Residents’ concerns are based on two decades of intermittent hazardous waste cleanup at the site.
The facility made Fuller-O’Brien paints for more than 30 years before being sold in the mid-1980s to Ainsworth, which specialized in marine paint, according to the Maryland Department of the Environment. Production stopped at the Berea facility in 1988.
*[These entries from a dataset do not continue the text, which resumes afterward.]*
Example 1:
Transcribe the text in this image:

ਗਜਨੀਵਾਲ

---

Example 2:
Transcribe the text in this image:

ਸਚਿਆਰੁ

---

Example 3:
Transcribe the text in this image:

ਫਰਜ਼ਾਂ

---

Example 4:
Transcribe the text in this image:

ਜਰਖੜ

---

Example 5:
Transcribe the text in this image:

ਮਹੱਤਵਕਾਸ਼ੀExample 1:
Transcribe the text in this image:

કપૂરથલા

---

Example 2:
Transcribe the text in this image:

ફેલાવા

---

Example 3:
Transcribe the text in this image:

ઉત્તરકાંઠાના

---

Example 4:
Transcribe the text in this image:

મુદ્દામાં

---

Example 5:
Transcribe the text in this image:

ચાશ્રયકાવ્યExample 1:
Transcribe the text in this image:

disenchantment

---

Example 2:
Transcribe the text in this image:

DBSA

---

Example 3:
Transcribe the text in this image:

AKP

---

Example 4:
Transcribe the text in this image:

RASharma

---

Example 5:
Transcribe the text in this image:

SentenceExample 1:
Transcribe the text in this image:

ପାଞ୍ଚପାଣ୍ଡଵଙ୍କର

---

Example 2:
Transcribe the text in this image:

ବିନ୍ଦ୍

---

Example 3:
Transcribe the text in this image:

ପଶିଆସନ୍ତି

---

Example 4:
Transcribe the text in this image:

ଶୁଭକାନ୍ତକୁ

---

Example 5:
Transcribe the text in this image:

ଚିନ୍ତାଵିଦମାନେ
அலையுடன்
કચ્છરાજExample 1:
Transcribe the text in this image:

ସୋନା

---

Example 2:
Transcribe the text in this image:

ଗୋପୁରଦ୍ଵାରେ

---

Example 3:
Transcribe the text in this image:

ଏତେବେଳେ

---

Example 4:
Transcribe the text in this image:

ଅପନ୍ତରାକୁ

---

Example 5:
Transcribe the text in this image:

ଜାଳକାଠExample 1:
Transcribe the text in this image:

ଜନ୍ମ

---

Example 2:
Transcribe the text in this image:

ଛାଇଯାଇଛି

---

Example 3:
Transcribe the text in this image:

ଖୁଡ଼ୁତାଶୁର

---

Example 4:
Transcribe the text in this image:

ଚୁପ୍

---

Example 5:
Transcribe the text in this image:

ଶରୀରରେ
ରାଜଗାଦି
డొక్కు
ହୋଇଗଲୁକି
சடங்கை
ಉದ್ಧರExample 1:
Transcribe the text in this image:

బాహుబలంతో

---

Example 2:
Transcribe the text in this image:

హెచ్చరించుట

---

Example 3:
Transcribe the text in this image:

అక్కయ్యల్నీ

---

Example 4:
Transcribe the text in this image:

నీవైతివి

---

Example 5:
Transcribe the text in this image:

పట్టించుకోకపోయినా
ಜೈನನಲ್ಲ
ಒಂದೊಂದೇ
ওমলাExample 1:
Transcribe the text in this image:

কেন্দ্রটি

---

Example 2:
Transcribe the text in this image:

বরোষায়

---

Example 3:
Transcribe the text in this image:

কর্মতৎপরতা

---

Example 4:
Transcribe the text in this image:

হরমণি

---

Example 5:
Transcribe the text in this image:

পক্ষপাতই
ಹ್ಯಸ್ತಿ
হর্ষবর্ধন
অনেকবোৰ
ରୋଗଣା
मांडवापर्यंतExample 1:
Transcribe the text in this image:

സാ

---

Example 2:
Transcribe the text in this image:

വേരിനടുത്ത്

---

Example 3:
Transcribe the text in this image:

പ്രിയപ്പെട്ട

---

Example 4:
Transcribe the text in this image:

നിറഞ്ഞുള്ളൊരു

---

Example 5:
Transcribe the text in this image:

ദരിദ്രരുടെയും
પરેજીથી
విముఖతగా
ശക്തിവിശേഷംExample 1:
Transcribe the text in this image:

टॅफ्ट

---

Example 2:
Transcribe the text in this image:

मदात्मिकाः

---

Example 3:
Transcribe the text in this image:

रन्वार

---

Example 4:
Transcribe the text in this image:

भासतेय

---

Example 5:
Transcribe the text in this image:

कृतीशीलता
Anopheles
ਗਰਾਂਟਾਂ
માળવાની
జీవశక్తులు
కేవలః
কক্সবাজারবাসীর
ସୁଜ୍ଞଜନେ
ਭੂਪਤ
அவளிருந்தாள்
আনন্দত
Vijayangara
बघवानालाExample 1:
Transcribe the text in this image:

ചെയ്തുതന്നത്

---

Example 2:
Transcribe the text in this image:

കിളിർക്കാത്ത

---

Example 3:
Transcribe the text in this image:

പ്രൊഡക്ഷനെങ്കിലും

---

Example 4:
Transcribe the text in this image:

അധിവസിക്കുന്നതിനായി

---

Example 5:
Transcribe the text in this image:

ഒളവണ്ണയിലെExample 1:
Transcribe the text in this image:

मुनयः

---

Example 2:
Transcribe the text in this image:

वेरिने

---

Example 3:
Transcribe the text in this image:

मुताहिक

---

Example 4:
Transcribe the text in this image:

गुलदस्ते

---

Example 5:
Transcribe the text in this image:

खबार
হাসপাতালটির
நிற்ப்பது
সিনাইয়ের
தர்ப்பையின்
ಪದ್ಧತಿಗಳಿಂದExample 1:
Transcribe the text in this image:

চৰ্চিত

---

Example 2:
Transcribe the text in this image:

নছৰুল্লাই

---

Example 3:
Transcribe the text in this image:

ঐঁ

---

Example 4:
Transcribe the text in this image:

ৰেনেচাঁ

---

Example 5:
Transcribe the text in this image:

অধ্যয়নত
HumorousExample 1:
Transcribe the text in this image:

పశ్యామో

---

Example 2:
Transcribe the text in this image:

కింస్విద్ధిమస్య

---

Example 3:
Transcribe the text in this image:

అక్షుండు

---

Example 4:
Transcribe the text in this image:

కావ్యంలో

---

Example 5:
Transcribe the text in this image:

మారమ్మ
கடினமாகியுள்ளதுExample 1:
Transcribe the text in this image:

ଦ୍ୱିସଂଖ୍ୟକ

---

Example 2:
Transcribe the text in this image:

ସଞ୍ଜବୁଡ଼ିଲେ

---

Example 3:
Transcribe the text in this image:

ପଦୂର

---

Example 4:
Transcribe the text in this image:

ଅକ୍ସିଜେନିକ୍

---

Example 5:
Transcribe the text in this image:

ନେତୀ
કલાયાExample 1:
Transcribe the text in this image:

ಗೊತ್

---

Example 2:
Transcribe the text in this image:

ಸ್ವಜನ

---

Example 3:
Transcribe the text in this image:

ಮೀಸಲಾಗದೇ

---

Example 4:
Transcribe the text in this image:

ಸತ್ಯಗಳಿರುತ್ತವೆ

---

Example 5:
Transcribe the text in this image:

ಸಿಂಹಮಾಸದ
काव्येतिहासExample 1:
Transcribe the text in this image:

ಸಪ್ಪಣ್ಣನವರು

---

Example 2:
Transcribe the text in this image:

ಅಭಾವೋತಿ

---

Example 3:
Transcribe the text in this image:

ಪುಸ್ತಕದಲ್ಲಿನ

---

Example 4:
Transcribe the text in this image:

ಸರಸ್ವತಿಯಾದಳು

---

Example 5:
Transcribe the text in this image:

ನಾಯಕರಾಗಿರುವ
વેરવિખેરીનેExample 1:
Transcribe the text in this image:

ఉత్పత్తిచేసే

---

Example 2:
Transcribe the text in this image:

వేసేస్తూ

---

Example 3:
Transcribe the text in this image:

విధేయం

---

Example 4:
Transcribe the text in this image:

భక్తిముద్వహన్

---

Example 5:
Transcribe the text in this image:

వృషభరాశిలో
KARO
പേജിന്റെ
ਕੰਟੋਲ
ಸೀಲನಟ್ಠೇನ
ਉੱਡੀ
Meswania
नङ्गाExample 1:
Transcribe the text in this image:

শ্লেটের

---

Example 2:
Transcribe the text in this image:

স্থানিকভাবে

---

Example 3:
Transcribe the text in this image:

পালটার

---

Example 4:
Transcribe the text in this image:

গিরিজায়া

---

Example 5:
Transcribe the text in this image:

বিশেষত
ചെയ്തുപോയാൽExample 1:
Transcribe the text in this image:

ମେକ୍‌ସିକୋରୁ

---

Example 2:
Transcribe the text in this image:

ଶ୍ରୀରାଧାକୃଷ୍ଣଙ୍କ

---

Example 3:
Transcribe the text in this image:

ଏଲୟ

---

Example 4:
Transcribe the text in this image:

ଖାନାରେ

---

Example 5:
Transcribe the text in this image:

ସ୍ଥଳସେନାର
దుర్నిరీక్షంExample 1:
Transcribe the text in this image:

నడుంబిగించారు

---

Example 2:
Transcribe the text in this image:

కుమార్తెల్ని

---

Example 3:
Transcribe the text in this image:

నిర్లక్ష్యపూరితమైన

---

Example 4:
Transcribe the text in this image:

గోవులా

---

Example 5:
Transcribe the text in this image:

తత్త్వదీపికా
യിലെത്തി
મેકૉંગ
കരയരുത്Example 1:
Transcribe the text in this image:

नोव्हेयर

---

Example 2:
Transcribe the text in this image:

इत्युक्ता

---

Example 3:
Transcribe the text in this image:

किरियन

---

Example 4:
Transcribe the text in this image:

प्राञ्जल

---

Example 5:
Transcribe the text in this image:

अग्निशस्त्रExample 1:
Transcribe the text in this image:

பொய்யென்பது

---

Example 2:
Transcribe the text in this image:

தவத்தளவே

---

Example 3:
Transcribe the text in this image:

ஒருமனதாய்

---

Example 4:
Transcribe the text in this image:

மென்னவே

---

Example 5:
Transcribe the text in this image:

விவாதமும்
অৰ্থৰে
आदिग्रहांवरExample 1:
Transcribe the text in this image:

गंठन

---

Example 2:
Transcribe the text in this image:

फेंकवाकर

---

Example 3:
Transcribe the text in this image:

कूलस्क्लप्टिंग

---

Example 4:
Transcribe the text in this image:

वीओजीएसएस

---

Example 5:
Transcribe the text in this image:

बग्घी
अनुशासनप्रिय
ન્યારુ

Seven years later, state inspectors found hundreds of 55-gallon drums filled with hazardous and explosive chemicals stored in, under and around the building. One drum was leaking, and the chemicals stored included vinyl chloride, a gas that causes liver cancer.
By September 1995, the Environmental Protection Agency had cleaned up the abandoned containers of paints and solvents at a cost of $1.5 million.
After the Baltimore Development Corp. submitted an application to the state in the mid-2000s to voluntarily clean up the site — anticipating a future sale — an environmental assessment identified problem areas on the property.